Home School Life Journal From Preschool to High School

Home School Life Journal ........... Ceramics by Katie Bergenholtz
"Let us strive to make each moment beautiful."
Saint Francis DeSales

Summer Fun #62: Suminagashi: The Art of Japanese Paper Marbling

Suminagashi  (sue-me-NAH-gah-she),  which means literally "ink-floating," is the ancient Japanese technique of marbling paper with inks. It originating in China over 2,000 years ago and practiced in Japan by Shinto priests as early as the 12th century. Japanese Sumi-e inks were originally used, dropped carefully to float on a still water surface and then blown across to form delicate swirls, after which the ink was picked up by laying a sheet of white rice paper atop the ink covered water.
I first saw this art form at Inner Child Fun and I used the Aitoh Boku-Undo Suminagashi Marbling Kit Valerie suggests. This kit uses dyes that you drip onto the surface of water.
To make the water surface, you will need a dishpan or the like that can hold a few inches of water.
Some marbling kits come with circles of float paper that you can drop the ink onto so that the ink doesn't sink to the bottom. You can also use pieces of styrofoam. Other sets have you load up a brush with ink, which is then gently lowered to the surface of the water.
With either method, to create designs, gently swirl the ink on the surface with a brush or by blowing gently on the surface of the water either directly, or with a straw.

When you are satisfied with your design, lay paper or whatever material you want to use (any material that can soak up water such as cloth or wood) on the dye.

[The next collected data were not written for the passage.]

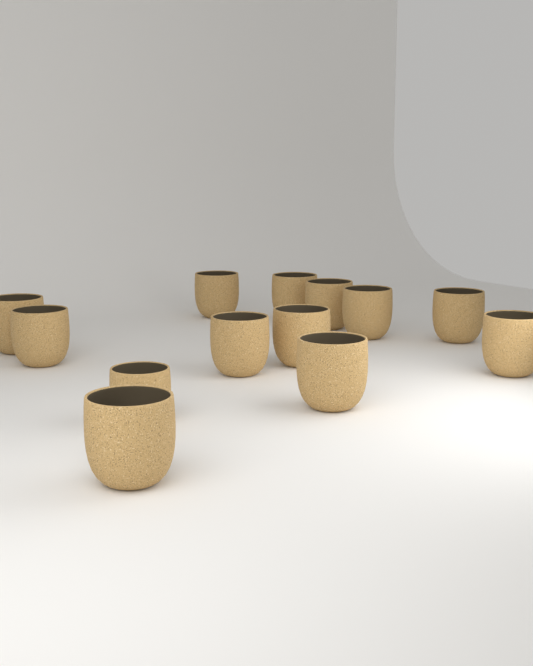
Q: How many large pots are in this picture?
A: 12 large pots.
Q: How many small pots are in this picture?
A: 1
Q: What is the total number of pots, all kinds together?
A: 13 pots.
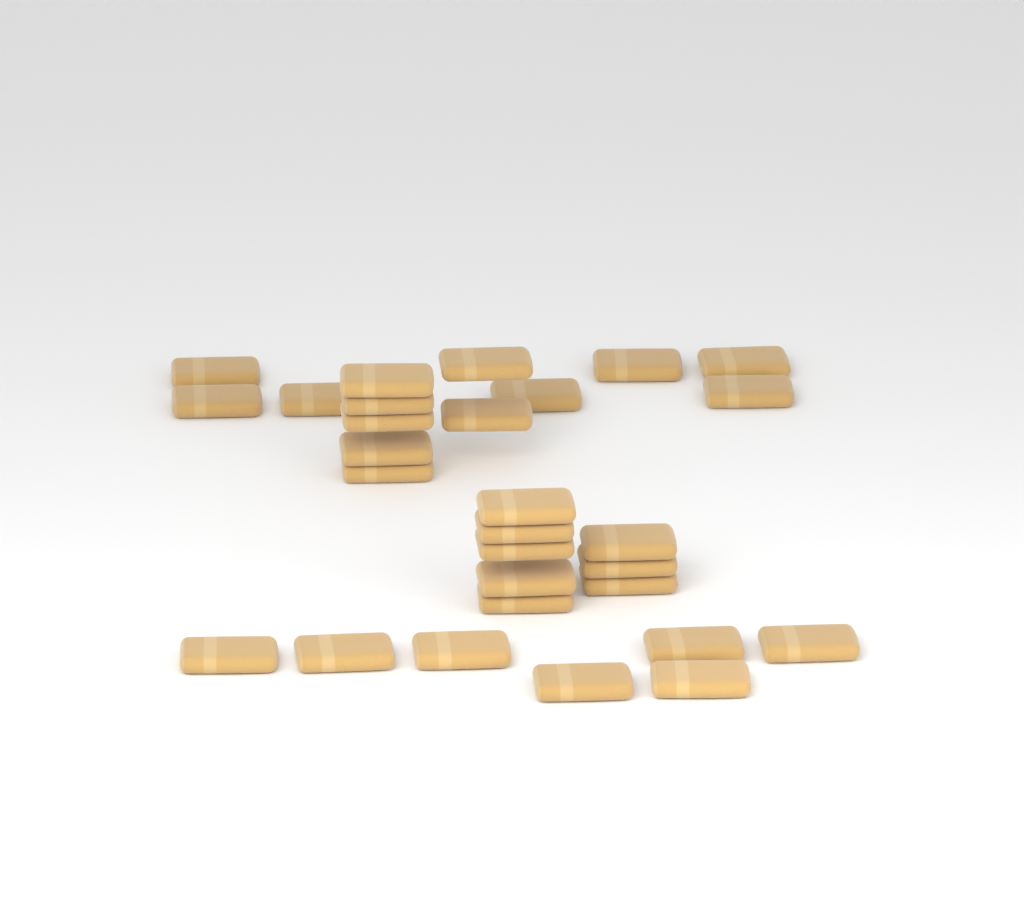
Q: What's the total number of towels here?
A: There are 29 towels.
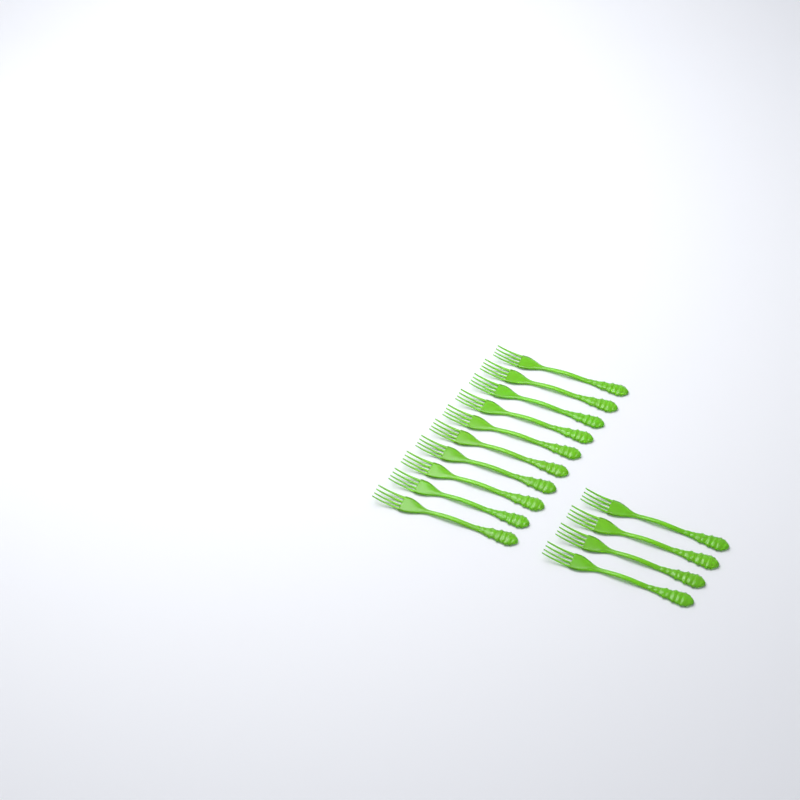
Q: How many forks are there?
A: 14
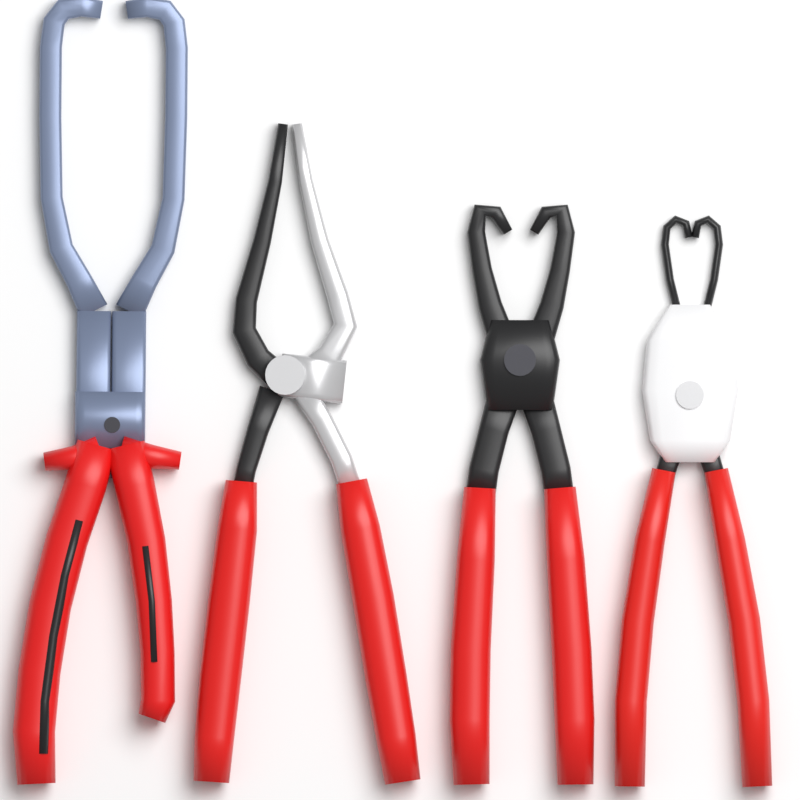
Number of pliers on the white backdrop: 4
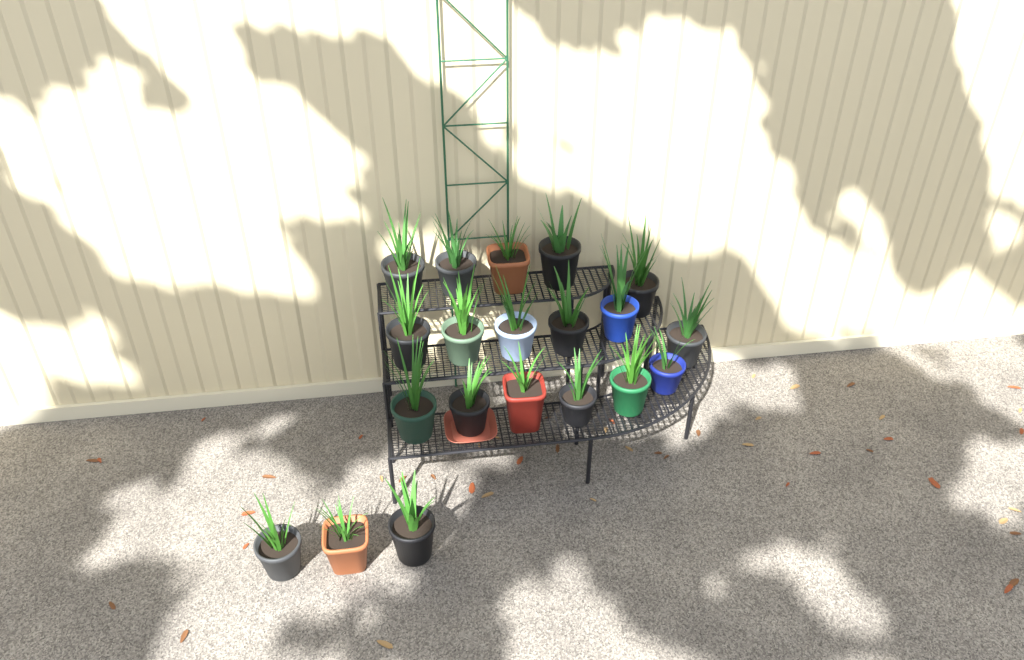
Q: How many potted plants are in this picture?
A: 20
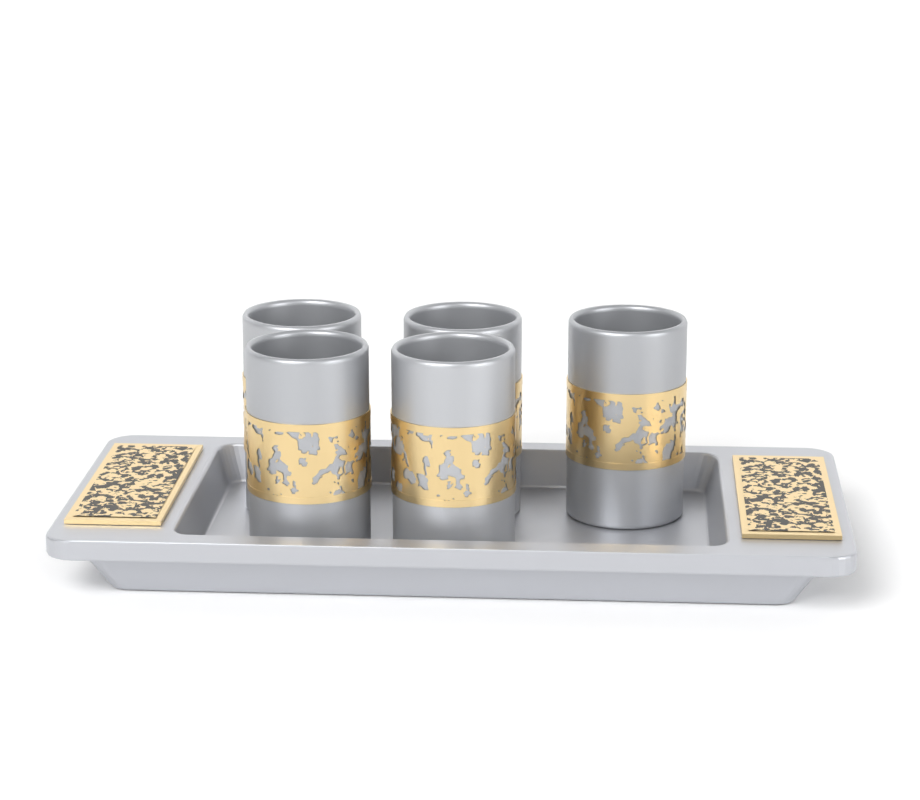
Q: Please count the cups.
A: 5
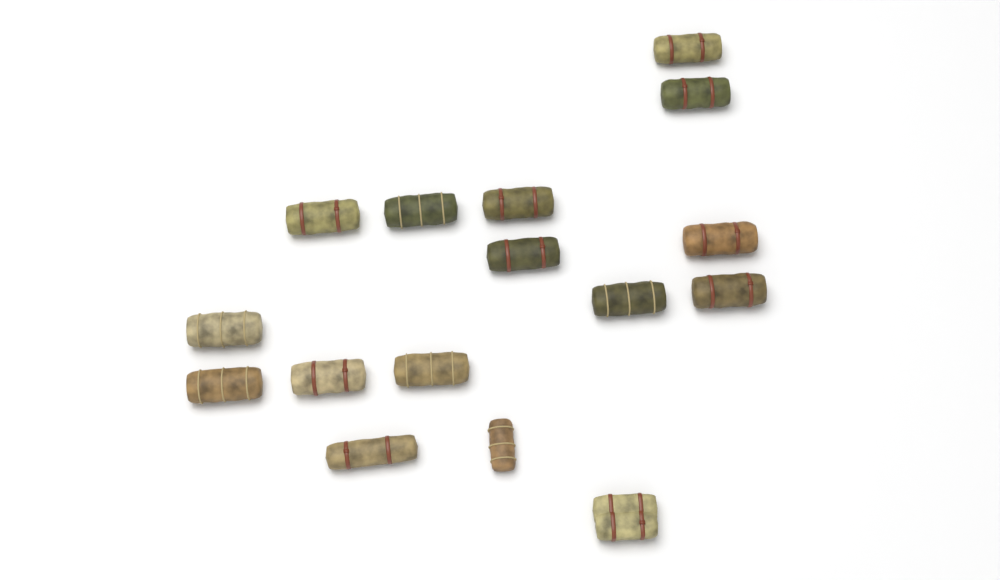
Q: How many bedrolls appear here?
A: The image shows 16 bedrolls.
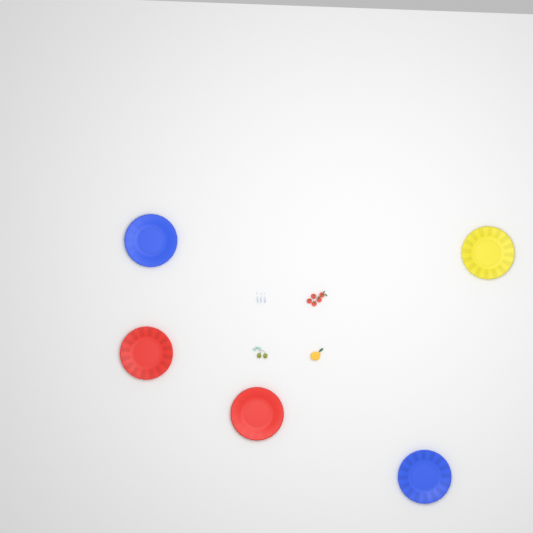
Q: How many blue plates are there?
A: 2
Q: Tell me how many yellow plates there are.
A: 1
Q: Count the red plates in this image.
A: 2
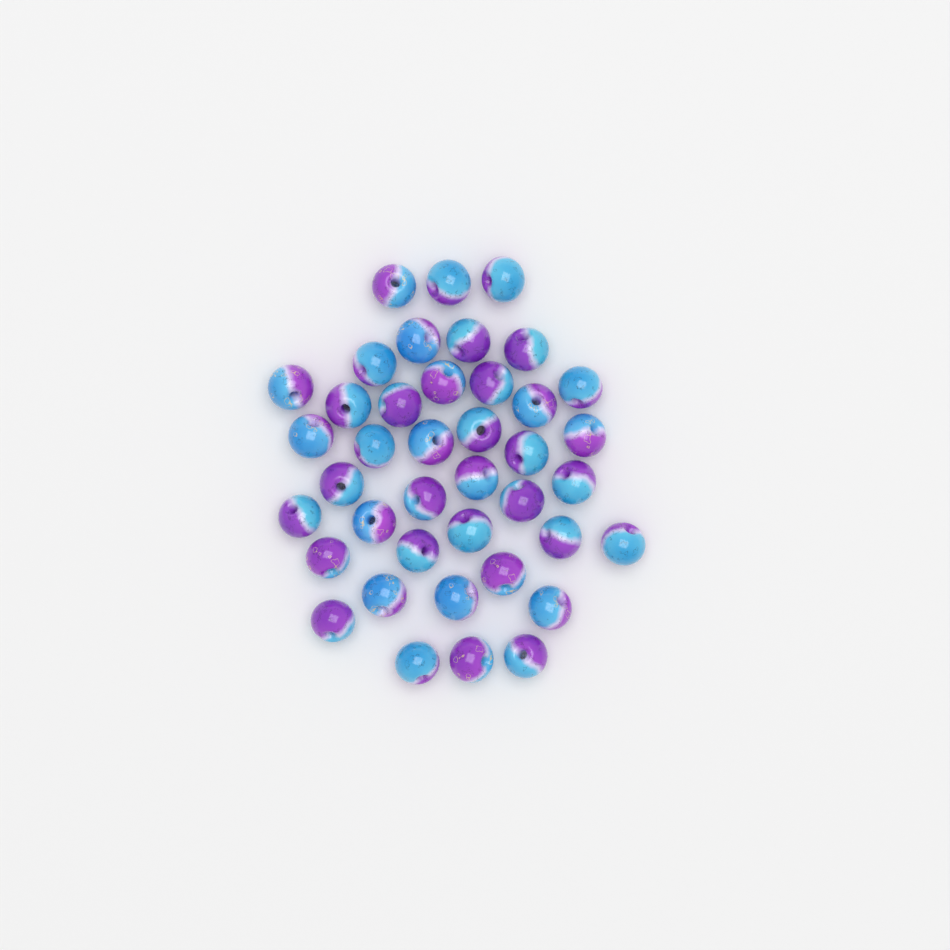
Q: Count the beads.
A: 40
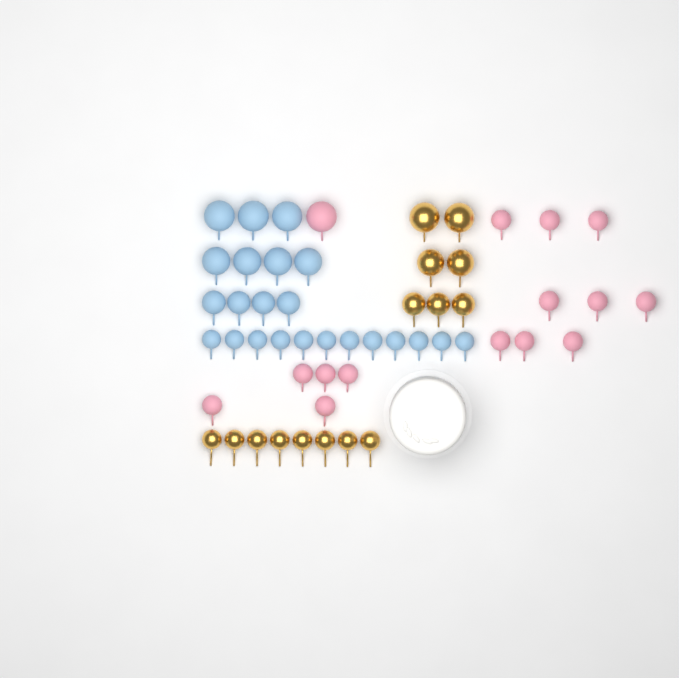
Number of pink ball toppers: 15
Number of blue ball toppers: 23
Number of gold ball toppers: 15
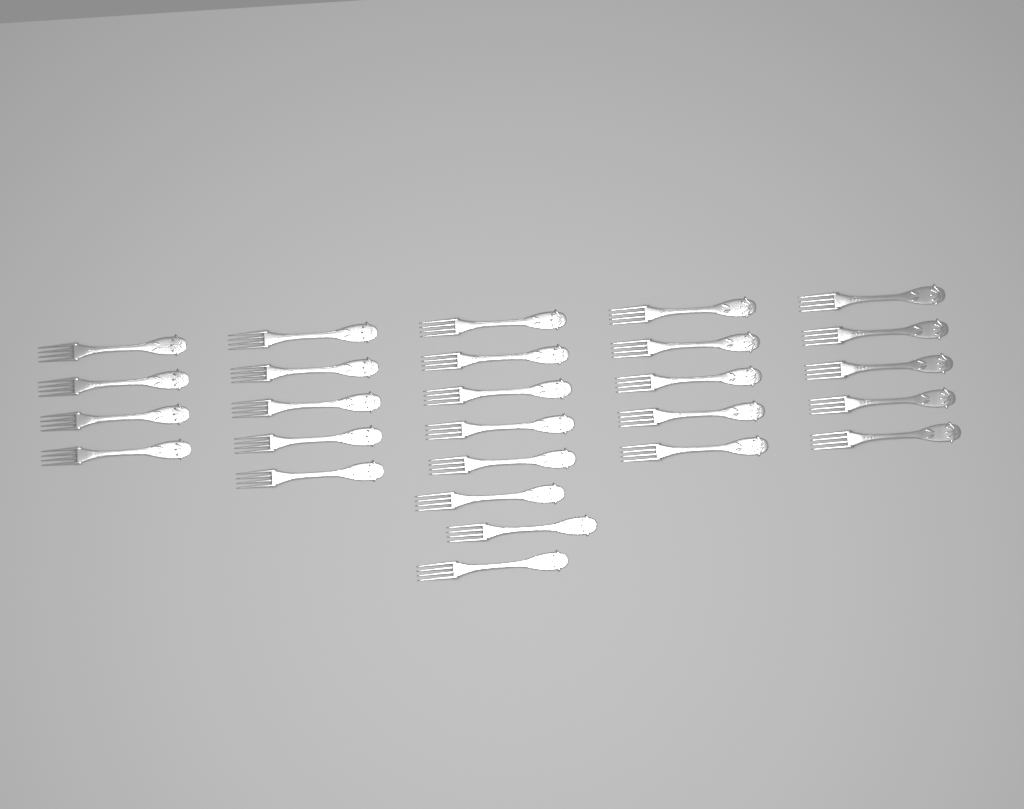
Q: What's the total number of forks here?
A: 27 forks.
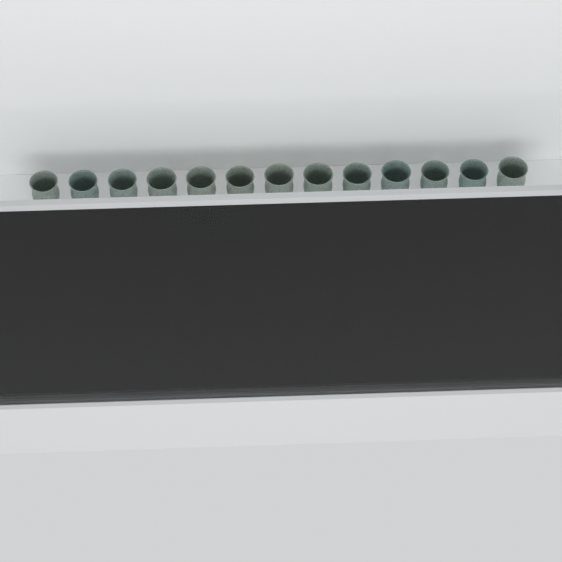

Lift up to reveal your design on the paper. Place the marbled paper face up on newspaper to dry. Excess color can be rinsed off under running water first. Once the paper is dry, you can add a second layer of marbling, just as you did the first.
This "fire" effect was created by blowing on the surface of the water after inking.


  1. Absolutely gorgeous!

  2. Beautiful!

    My kids made these at a summer art program at an art museum once. They turned out so beautifully that they were one of their favorite art projects. We were going to make some at home and turn them into note cards but we never got around to it.

  3. Phyllis! These are beautiful. I am going to show Keilee right now. I know we have a new project for next week. Love them!

  4. Those always turn out so pretty. I've had the shaving cream version on my to do list for a VERY long time.

    1. We have done the shaving cream version, too...
      We found the Suminagashi to be more fun and the results were brighter in color.

  5. Amazing and beautiful results!!